The federal Clean Energy Regulator allowed Centennial to increase its emission baseline at Wangi Wangi's Myuna colliery by 65 per cent in 2017-18, and by 47 per cent in 2018-19, based on a Centennial argument that while total emissions increased it had reduced emissions per tonne of coal produced.
The company used the same argument to secure increased emissions from its Mandalong mine.
But critics including the Australian Conservation Foundation say the flawed federal emissions regime, including a "safeguard mechanism" introduced by the Abbott Federal Government to stop industrial emission increases cancelling out emission cuts paid for by taxpayers, is a huge failure.
In October the Australian Industry Group also expressed concern that safeguard baseline changes removed incentives to reduce emissions and did not "penalise or drive change to existing emissions".
The ease with which some companies obtain safeguard baseline emission increases undermines the whole regime and is a factor in the significant rise in total national industrial emissions in the past few years, while the power and agriculture sectors are reducing emissions, the Australian Conservation Foundation said.
"Centennial has avoided having to buy around $6.2 million in carbon offset credits, pay an alternative financial penalty or implement strategies to cut its mining pollution," ACF climate campaigner Suzanne Harter said.
The $6.2 million is calculated using the price the Federal Government pays for carbon credits, using taxpayer funds, under its emission reduction regime.
The federal regime set a baseline of emissions for more than 100 of Australia's largest industrial facilities that released more than 100,000 tonnes of carbon and methane emissions each year.
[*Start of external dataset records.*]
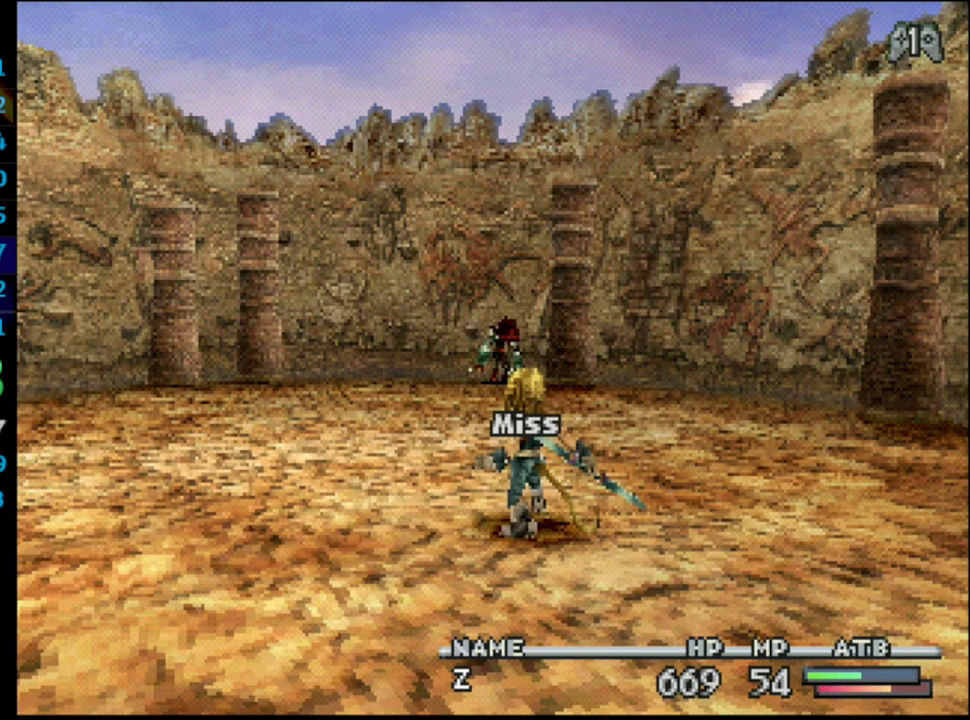
Gameplay with a controller (PlayStation layout); each line is a JSON object with the inputs held at the frame after it. "events" lists button and stick changes between this image and that frame as [ms after this image, input, new state], when the widget could be followed in between. Not read: HOME L3 R3.
{"buttons": [], "left_stick": "center", "right_stick": "center", "events": []}
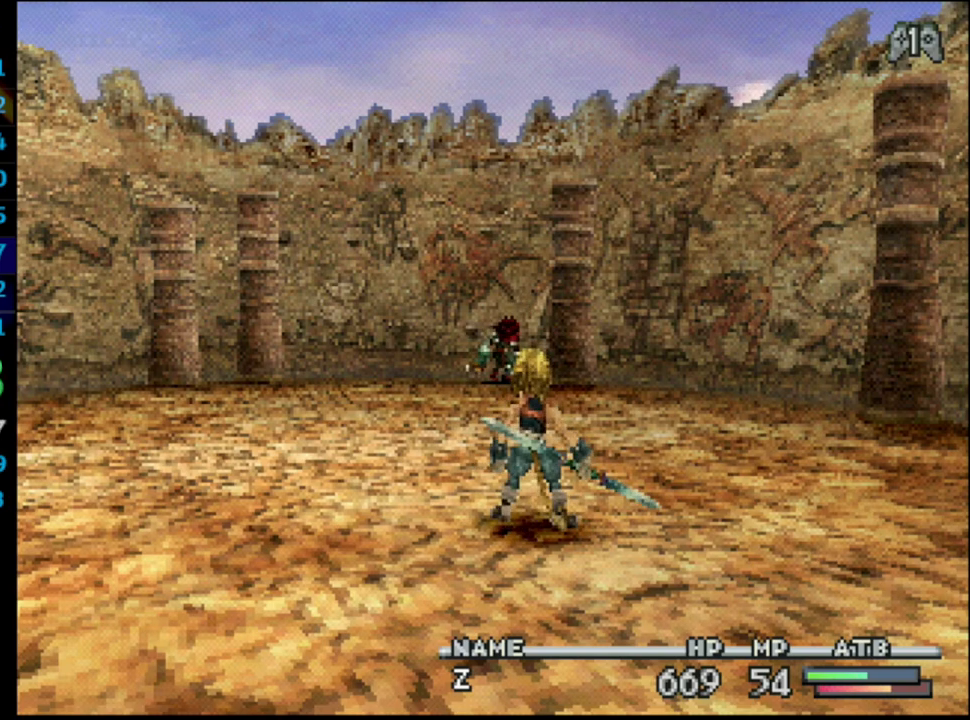
{"buttons": [], "left_stick": "center", "right_stick": "center", "events": []}
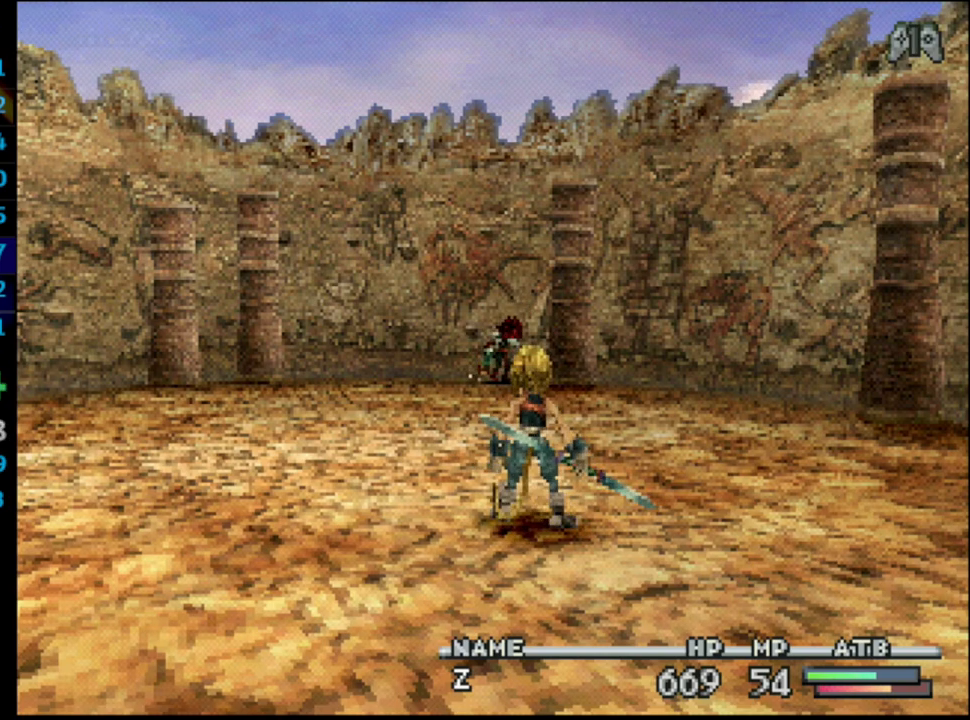
{"buttons": [], "left_stick": "center", "right_stick": "center", "events": []}
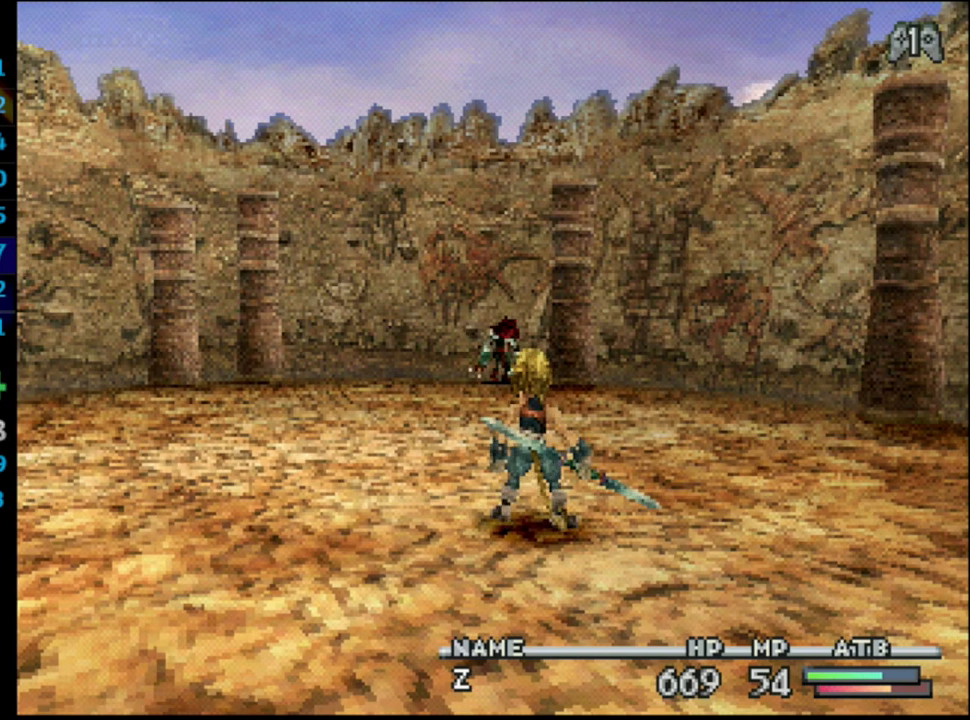
{"buttons": [], "left_stick": "center", "right_stick": "center", "events": []}
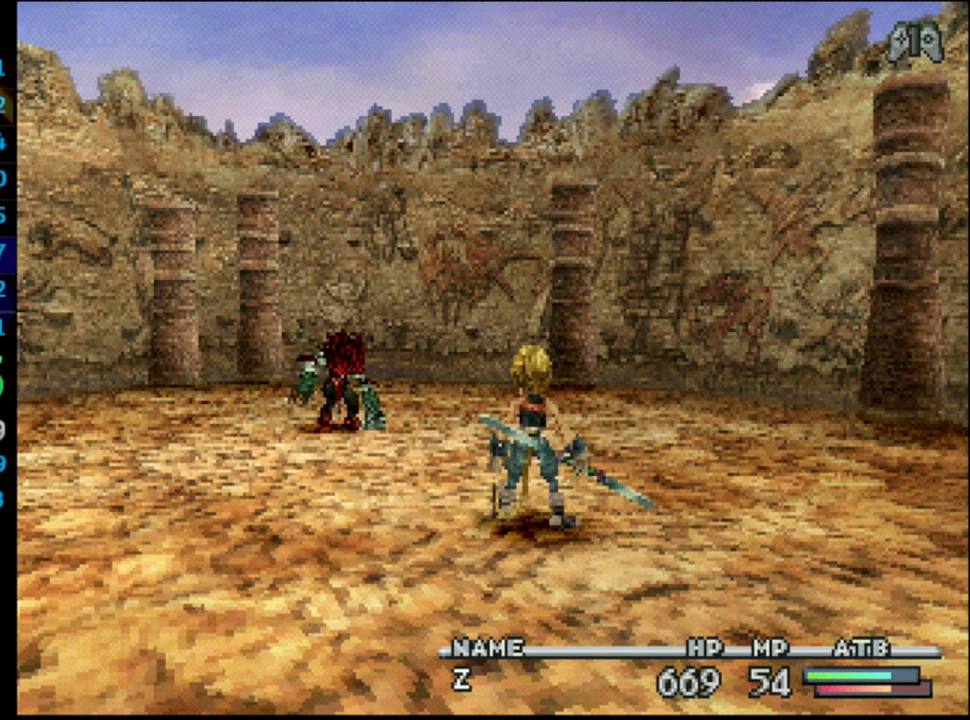
{"buttons": [], "left_stick": "center", "right_stick": "center", "events": []}
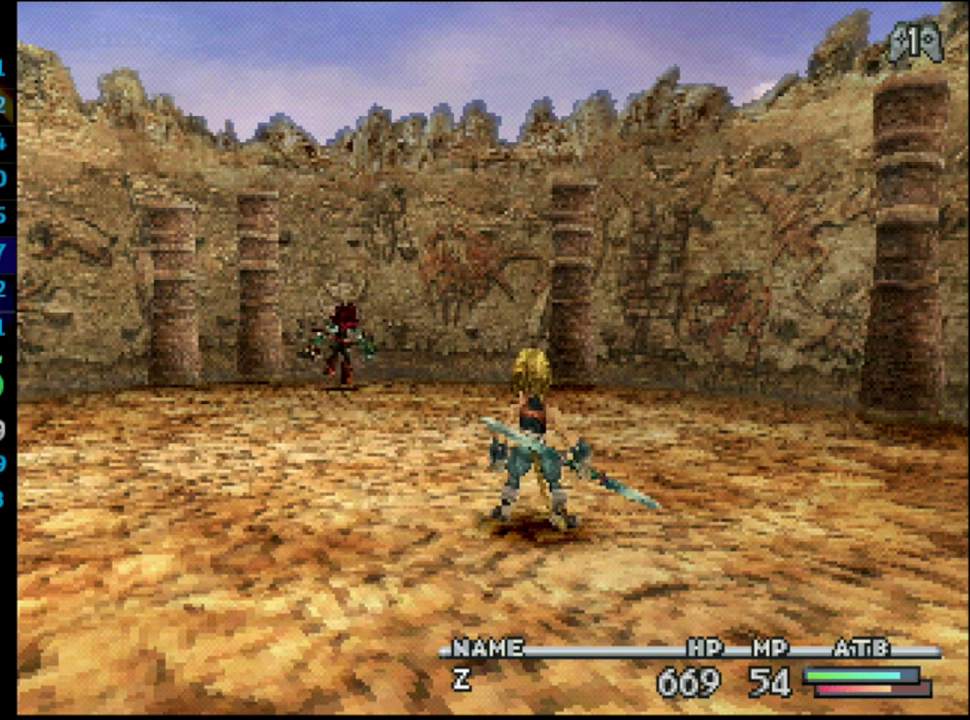
{"buttons": ["L1", "R1"], "left_stick": "center", "right_stick": "center", "events": [[283, "L1", "down"], [317, "R1", "down"]]}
The regime required companies that breached their "baselines" to buy carbon credits from the government that had been created by cuts elsewhere, to "safeguard" the cuts.
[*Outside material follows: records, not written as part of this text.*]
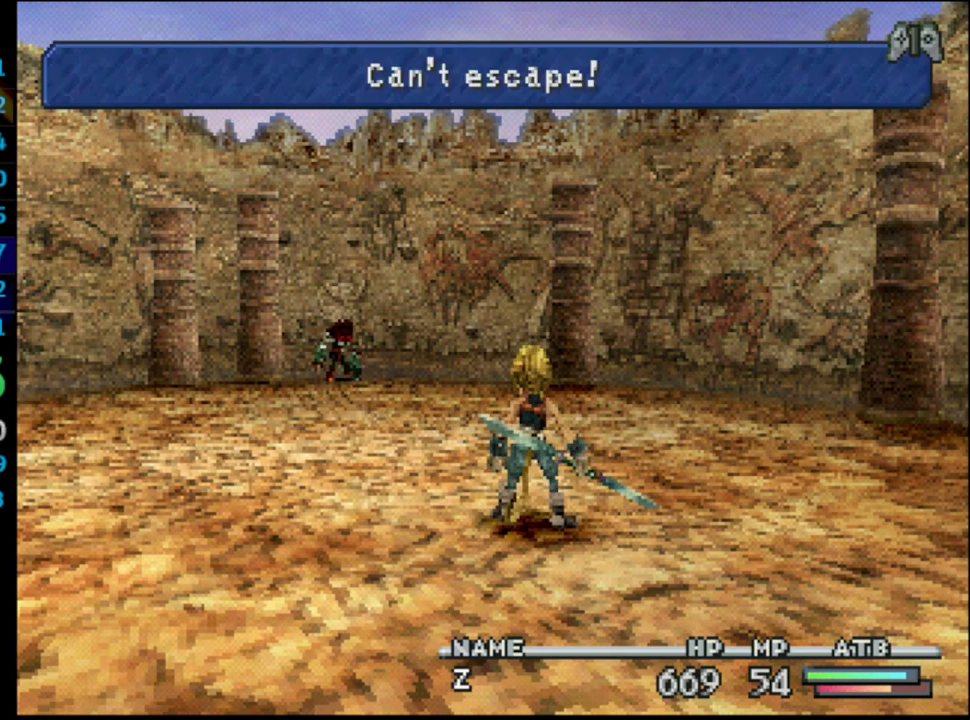
{"buttons": ["L1", "R1"], "left_stick": "center", "right_stick": "center", "events": []}
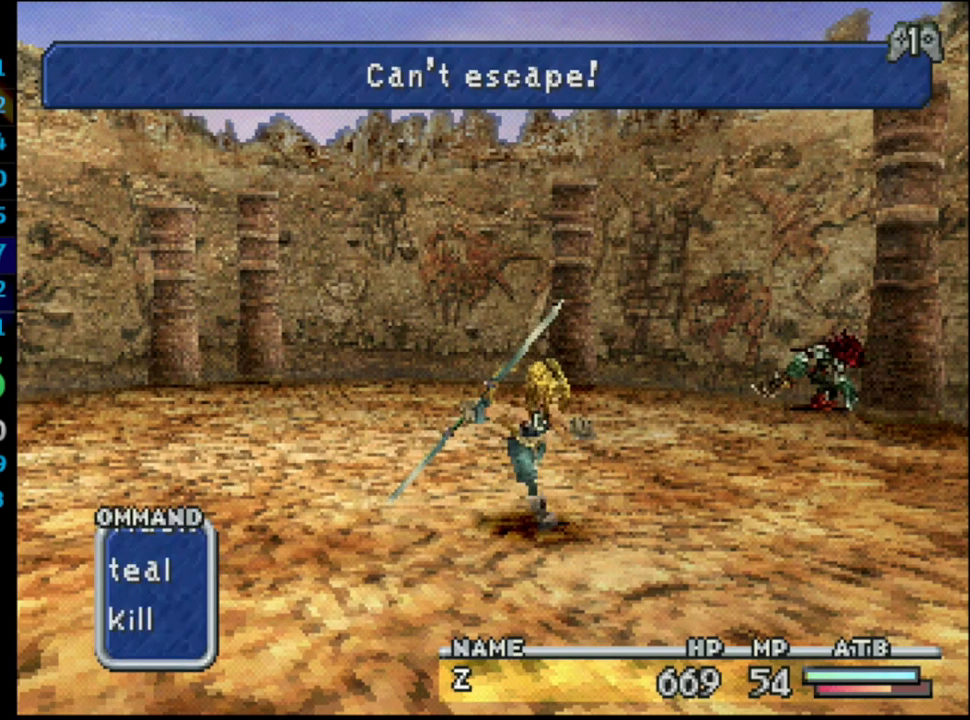
{"buttons": ["L1", "R1"], "left_stick": "center", "right_stick": "center", "events": []}
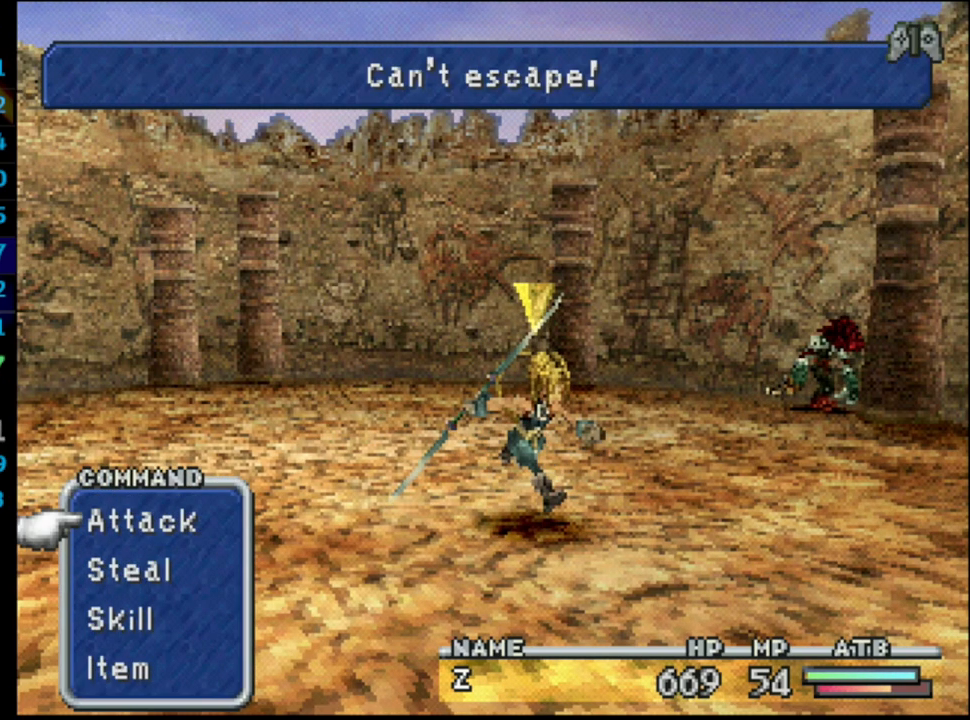
{"buttons": ["L1", "R1"], "left_stick": "center", "right_stick": "center", "events": []}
Instead the Clean Energy Regulator had repeatedly allowed industries to increase their baselines, the ACF said.
"This blowout is a reminder that there's virtually no cost or penalty for the big polluters that are fuelling climate damage in Australia, such as this summer's devastating bushfires," Ms Harter said.
"The so-called safeguard mechanism was established as a 'do nothing' policy, setting baselines for Australia's biggest polluters based on historic high points in their emissions.
"This latest analysis shows it's even worse than that - big polluters are using the safeguard mechanism as a cover for emissions blowouts, allowing them to increase their pollution without penalty under the guise of climate action."
Under the Emissions Reduction Fund, described by the government as a significant tool to reduce emissions, federal taxpayer funds have been awarded to a contractor to reduce emissions at Mandalong colliery.
In December, 2017 the contractor won the government contract to "intall and operate electricity production devices to capture and combust the methane component of coal mine waste gas", a project the company said would lead to a 357,500 tonne reduction in emissions at Mandalong.
Ms Harter said Myuna colliery alone had been approved to emit an additional 450,000 tonnes beyond its "baseline" over the past two years, which demonstrated the failure of the government's regimes at significant public expense.
"The safeguard mechanism is not even doing the basic job of protecting public money spent through the Emissions Reduction Fund from blowing out elsewhere in the economy," Ms Harter said.
Centennial Coal has been contacted for comment.
In response to previous questions about the mines and emission reductions, a spokesperson said the baseline increases were approved because the company met provisions in the legislation.